* _QUESTIONS SUR LE TEXTE_:
1. Reproduisez sans rien changer, dans le texte sur les ampoules en Australie, le passage qui s'ouvre sur les mots contenant "En matière d’environnement, l’Australie, qui" et se clôt sur "fois plus longtemps.".
2. D'après le texte sur les ampoules en Australie, quelle part de l'électricité utilisée une ampoule à incandescence classique convertit-elle en lumière ?
3. Reprenez le texte sur les ampoules en Australie et prolongez-le à partir de sa dernière phrase.

* _TEXTE FOURNI_:
☆ ☆ ☆ ☆
En matière d’environnement, l’Australie, qui s’oppose toujours fermement au protocole de Kyoto, n’est pas ce qu’on appelle un bon élève. Mais un élève médiocre tente parfois de faire du zèle. Ainsi, le gouvernement australien vient-il d’annoncer que les ampoules à incandescence seront progressivement retirées de la vente d’ici 2010 et remplacées par des ampoules fluorescentes. Petit rappel : les ampoules à incandescence classiques perdent énormément d’énergie en chaleur, il n’y a qu’environ 5 % de l’électricité utilisée qui est convertie en lumière. Au contraire, les ampoules fluorescentes en restituent 75 % et durent de six à quinze fois plus longtemps.

Pour Malcolm Turnbull, le ministre de l’environnement australien, cette mesure serait presque la solution miracle. Il annonce des chiffres choc : réduction des émissions de gaz à effet de serre de 4 millions de tonnes d’ici 2012, baisse de 66% de la facture pour les particuliers. Et si les ampoules traditionnelles étaient interdites dans le monde entier, toujours selon lui, cela réduirait la consommation d’électricité d’un montant équivalent à cinq fois les besoins annuels de l’Australie.
☆ ☆ ☆ ☆
* _DONNÉES DE L'EXERCICE_:
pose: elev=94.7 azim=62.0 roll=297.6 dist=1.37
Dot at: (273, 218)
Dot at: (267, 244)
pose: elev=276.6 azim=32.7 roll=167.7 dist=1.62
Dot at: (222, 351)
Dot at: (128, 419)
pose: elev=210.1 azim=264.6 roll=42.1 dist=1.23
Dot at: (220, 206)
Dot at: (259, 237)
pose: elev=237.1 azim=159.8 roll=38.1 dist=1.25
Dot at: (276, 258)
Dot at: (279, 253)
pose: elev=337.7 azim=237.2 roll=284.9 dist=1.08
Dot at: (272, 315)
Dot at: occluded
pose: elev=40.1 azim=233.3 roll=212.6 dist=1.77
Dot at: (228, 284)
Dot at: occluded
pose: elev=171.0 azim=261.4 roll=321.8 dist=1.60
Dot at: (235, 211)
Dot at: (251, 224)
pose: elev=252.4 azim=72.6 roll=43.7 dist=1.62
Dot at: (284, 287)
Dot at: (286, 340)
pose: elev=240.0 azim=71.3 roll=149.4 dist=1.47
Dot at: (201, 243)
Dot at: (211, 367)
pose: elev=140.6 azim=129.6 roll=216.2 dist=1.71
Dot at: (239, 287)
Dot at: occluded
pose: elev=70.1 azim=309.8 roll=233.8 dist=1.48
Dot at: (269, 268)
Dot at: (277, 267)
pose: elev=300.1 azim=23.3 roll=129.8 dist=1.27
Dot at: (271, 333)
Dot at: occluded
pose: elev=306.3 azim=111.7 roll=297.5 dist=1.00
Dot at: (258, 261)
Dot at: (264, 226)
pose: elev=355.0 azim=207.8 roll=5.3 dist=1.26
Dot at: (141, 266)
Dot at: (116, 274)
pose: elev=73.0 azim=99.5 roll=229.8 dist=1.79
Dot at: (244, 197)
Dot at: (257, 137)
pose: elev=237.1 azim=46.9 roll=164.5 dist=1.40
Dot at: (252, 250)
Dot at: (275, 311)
☆ ☆ ☆ ☆
* _RÉPONSES PAR CONSIGNE_:
1.
En matière d’environnement, l’Australie, qui s’oppose toujours fermement au protocole de Kyoto, n’est pas ce qu’on appelle un bon élève. Mais un élève médiocre tente parfois de faire du zèle. Ainsi, le gouvernement australien vient-il d’annoncer que les ampoules à incandescence seront progressivement retirées de la vente d’ici 2010 et remplacées par des ampoules fluorescentes. Petit rappel : les ampoules à incandescence classiques perdent énormément d’énergie en chaleur, il n’y a qu’environ 5 % de l’électricité utilisée qui est convertie en lumière. Au contraire, les ampoules fluorescentes en restituent 75 % et durent de six à quinze fois plus longtemps.

2. Environ 5 %.

3.
Loin de moi l’idée de dénigrer cette initiative. En matière d’environnement, tout compte. Mais il ne faut pas s’arrêter à changer une ampoule. Et surtout ne pas donner bonne conscience aux citoyens d’Australie ou d’ailleurs – le ministre de l’énergie de l’Ontario songerait à une mesure similaire – en leur faisant croire que cela suffit. N’oublions pas que l’essentiel des émissions de gaz à effet de serre provient de l’industrie.